Cigacice to nie tylko szkoła, kościół, port czy przystań. Nie mówię, że to nie jest ważne ale Cigacice to przede wszystkim ludzie, którzy tu żyją i mieszkają od lat kilku, kilkunastu czy kilkudziesięciu. To Oni tworzą historię – nie budynki czy mosty. To oni zmagają się z żywiołem ludzkiej głupoty i zwykłym ludzkim chamstwem aby przekonać do swoich pomysłów czy sugestii. Od wielu lat (od kiedy nasz historyk opuścił Cigacice) zajmuję się fortyfikacjami po lewej stronie Odry. Oprócz wielkiego śmietniska jakie zrobili bezdomni na jednym obiekcie i pseudo wędkarzy którzy pokradli słupki od tabliczek informacyjnych na ścieżce ciągle użeramy się z pseudo turystami, którzy uważają, że po niemieckie znaczy niczyje. Nic bardziej mylnego, każdy centymetr ziemi po tej czy tamtej stronie rzeki należy do kogoś. Kilkadziesiąt fortyfikacji, które nam pozostały po totalitarnej III Rzeszy i II Wojnie Światowej stoją obecnie na terenie Wód Polskich, Nadleśnictwa czy osób prywatnych. Aby wejść do restaurowanych obiektów należałoby pierwej skontaktować się z jego opiekunami (535 206 159 lub 503 193 411) i umówić na spotkanie. Oni, podobnie jak i inni ludzie, mają swoje życie, pracę czy rodzinę. Poświęcają swój cenny czas kosztem rodziny. Angażują swój czas i pieniądze aby odkrywać i udostępniać Wam kawałek historii.

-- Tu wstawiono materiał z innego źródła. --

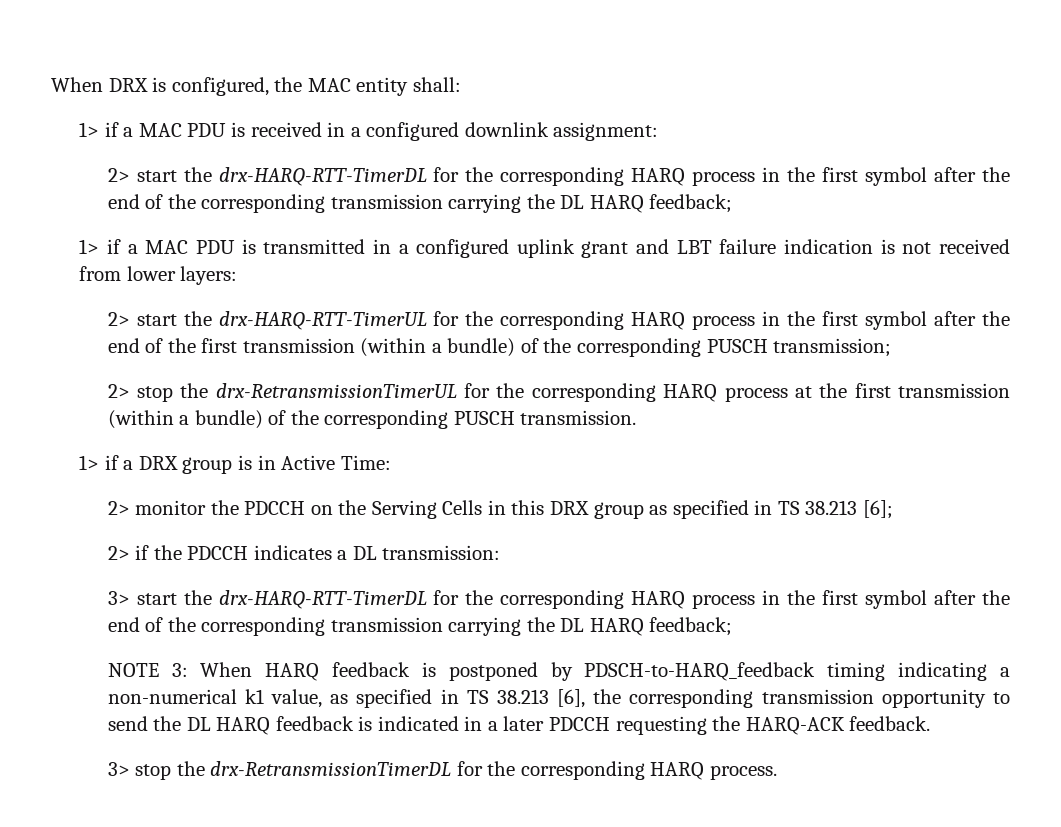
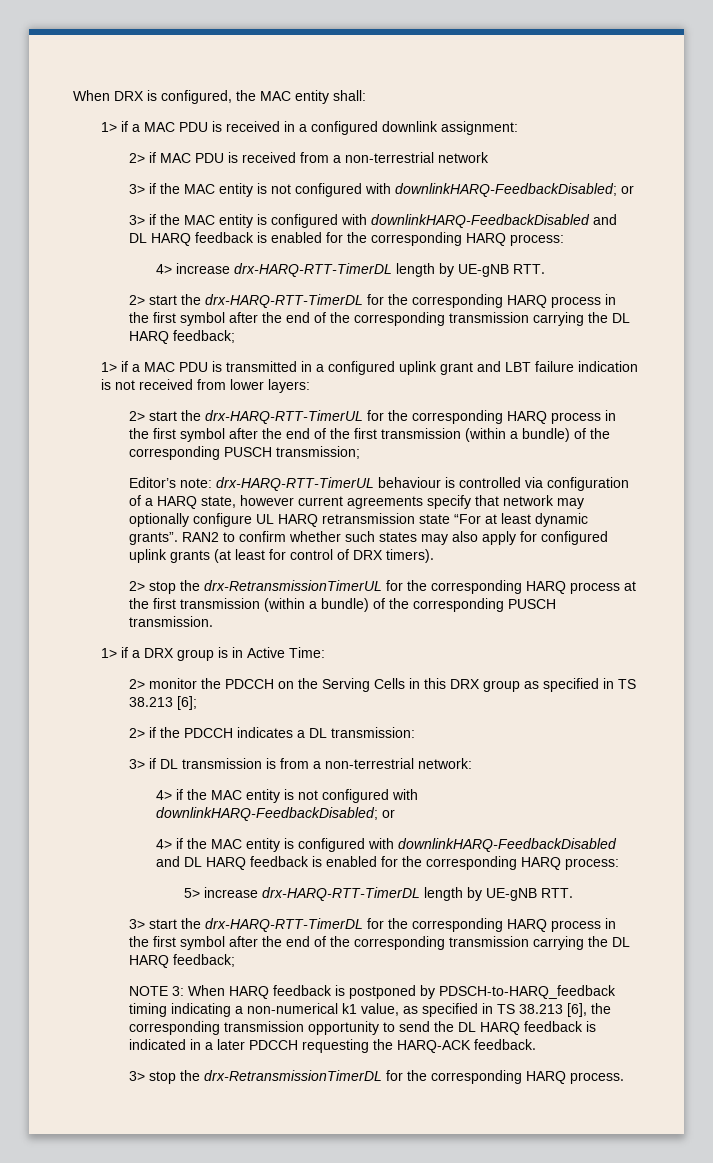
(659, 131) none -> [128,152,489,163] [128,183,634,197] [128,214,617,228] [128,232,564,246] [156,263,546,277] // 2> if MAC PDU is received from a non-terrestrial network // 3> if the MAC entity is not configured with downlinkHARQ-FeedbackDisabled; or // 3> if the MAC entity is configured with downlinkHARQ-FeedbackDisabled and DL HARQ feedback is enabled for the corresponding HARQ process: // 4> increase drx-HARQ-RTT-TimerDL length by UE-gNB RTT.
(892, 347) none -> [128,477,629,491] [128,495,584,509] [128,513,588,527] [128,531,608,545] [128,549,434,563] // Editor’s note: drx-HARQ-RTT-TimerUL behaviour is controlled via configuration of a HARQ state, however current agreements specify that network may optionally configure UL HARQ retransmission state “For at least dynamic grants”. RAN2 to confirm whether such states may also apply for configured uplink grants (at least for control of DRX timers).
(501, 552) none -> [128,758,472,769] [156,789,419,803] [156,807,396,821] [156,838,618,852] [156,856,620,870] [184,887,574,901] // 3> if DL transmission is from a non-terrestrial network: // 4> if the MAC entity is not configured with downlinkHARQ-FeedbackDisabled; or // 4> if the MAC entity is configured with downlinkHARQ-FeedbackDisabled and DL HARQ feedback is enabled for the corresponding HARQ process: // 5> increase drx-HARQ-RTT-TimerDL length by UE-gNB RTT.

Proszę, weźcie to pod uwagę i uszanujcie to co ktoś robi dla innych.
Opiekunowie zapraszają do kontaktu i odwiedzin, jednocześnie informujemy (wbrew doniesieniom gazety lubuskiej), że schrony nadodrzańskie nie skrywają żadnych skarbów poza niesamowitą atmosferą i doskonałością wnętrz obiektów budowanych (było nie było) w pośpiechu.